De barre winter van 1963

Gepubliceerd op 18 januari 2023

Vandaag 60 jaar geleden werd de meest barre Tocht der Tochten verreden: de Elfstedentocht op vrijdag 18 januari 1963. Dat gebeurde onder omstandigheden die aan de noordpool deden denken. Het was de koudste dag van deze winter met bij de start -18 graden en er stond een sneeuwjacht. Slechts enkele tientallen deelnemers haalden de finish van deze monstertocht. En dat in de strengste winter ooit die ons drie maanden in zijn greep hield. Herinneringen van een toen 13-jarige scholier...

De winter van 1962–1963 was de koudste winter in Nederland sinds 1684. Over de maanden december tot en met februari had De Bilt een gemiddelde temperatuur van -3,1 °C. Op veel plaatsen zou het bijna drie maanden achtereen elke dag vriezen, terwijl het noordoosten van Nederland al die tijd onder de sneeuw lag. Het was vooral de lange duur van de winter die bijzonder was, niet de laagte van de temperaturen; wat dat betreft werd er in deze winter geen absoluut record gebroken.
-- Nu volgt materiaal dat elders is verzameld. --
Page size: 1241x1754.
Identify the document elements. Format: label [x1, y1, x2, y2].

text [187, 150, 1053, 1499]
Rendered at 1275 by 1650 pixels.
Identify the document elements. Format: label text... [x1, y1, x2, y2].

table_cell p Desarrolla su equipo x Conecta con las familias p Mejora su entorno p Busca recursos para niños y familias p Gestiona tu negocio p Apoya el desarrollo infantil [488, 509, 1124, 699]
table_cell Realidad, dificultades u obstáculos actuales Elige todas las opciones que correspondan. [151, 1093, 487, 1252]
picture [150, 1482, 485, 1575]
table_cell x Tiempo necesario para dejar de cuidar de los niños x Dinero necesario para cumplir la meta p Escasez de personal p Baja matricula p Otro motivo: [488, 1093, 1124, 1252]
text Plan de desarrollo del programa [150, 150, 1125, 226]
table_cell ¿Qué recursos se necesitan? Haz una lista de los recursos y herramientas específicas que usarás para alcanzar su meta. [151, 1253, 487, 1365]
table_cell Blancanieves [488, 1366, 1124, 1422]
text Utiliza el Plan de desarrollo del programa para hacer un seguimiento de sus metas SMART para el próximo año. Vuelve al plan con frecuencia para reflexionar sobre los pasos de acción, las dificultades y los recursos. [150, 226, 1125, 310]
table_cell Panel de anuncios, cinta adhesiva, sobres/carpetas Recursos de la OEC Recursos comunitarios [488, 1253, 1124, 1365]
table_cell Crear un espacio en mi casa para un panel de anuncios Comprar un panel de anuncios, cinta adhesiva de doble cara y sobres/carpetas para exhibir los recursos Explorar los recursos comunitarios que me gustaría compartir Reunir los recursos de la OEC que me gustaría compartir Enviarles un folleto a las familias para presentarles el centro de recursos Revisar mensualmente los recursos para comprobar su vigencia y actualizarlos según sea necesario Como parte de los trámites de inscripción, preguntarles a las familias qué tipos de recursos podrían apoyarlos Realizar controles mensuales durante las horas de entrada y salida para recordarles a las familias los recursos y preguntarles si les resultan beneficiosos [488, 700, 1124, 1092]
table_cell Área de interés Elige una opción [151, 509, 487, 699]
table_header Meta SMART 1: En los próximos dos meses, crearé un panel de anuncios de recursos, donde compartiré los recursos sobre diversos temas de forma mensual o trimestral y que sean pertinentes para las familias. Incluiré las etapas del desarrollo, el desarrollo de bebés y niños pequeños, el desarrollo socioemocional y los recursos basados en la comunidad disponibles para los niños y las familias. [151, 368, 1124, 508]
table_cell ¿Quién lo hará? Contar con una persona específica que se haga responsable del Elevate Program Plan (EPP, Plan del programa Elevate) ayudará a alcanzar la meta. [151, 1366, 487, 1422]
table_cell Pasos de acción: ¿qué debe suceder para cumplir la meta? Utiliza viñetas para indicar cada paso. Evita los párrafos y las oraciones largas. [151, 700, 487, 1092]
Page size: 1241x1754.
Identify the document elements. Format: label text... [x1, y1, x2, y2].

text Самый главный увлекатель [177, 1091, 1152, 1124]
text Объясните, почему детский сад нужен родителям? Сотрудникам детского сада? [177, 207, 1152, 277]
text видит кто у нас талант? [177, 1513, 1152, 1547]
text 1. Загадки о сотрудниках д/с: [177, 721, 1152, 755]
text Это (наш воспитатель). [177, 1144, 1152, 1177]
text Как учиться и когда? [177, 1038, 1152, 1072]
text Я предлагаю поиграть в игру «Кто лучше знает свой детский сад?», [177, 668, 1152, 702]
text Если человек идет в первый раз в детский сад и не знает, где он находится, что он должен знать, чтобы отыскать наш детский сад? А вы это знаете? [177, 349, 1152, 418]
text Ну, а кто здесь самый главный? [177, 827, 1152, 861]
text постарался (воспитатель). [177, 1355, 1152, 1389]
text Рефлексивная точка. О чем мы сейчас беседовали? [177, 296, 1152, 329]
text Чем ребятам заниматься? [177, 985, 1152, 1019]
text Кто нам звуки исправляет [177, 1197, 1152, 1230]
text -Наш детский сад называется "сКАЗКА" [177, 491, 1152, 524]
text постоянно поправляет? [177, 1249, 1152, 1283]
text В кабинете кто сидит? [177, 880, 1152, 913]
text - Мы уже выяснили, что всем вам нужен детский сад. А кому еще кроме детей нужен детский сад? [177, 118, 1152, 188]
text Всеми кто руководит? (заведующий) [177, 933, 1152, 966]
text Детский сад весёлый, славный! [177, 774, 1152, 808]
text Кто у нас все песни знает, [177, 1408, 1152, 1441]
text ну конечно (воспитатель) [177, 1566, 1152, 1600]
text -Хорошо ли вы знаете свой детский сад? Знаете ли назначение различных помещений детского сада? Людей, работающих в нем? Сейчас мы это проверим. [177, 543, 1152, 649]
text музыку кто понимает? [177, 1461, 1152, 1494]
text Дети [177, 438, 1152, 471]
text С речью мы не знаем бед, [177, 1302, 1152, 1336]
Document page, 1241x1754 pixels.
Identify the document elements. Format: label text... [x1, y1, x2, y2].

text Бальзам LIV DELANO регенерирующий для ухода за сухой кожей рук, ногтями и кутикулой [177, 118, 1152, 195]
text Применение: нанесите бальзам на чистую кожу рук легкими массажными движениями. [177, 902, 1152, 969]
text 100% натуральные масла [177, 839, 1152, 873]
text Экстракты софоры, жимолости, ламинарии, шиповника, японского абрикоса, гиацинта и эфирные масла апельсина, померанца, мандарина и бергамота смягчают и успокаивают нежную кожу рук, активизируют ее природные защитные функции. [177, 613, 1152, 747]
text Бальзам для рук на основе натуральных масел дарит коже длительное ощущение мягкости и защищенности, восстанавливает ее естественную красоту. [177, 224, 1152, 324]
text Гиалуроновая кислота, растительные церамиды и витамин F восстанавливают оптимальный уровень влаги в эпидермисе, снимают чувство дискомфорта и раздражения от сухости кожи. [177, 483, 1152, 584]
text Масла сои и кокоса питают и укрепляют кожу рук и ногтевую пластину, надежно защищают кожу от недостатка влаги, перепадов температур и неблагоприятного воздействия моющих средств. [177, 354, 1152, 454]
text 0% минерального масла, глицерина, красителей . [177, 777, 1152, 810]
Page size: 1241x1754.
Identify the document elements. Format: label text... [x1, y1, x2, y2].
Onverwacht drie dagen 'ijsvrij'

Het moet ergens in de tweede helft van januari zijn geweest dat de lessen op het St. Nicolaaslyceum, waar ik in de eerste klas zat, opeens werden onderbroken. Dat gebeurde altijd op dezelfde wijze, nl. door tikgeluiden vanuit de intercomluidspreker die in elk leslokaal hing. Ik herinner me dat daar altijd een sensationele verwachting vanuit ging die de klas dan meteen in spanning bracht. Want meestal betekende dit dat er dan onverwacht lesuitval werd aangekondigd. Zoals o.a. op de derde schooldag van het eerste schooljaar gebeurde, zaterdag 8 september 1962, toen de rector, pater Van Uden, aankondigde dat het vijfde en tevens laatste lesuur op die zaterdag, van 12.40 tot 13.30 uur, kwam te vervallen vanwege het bloemencorso waarin de leerlingen anders terecht zouden komen. Direct na zo'n mededeling steeg er dan meestal een gejuich vanuit alle klassen op, herinner ik me. 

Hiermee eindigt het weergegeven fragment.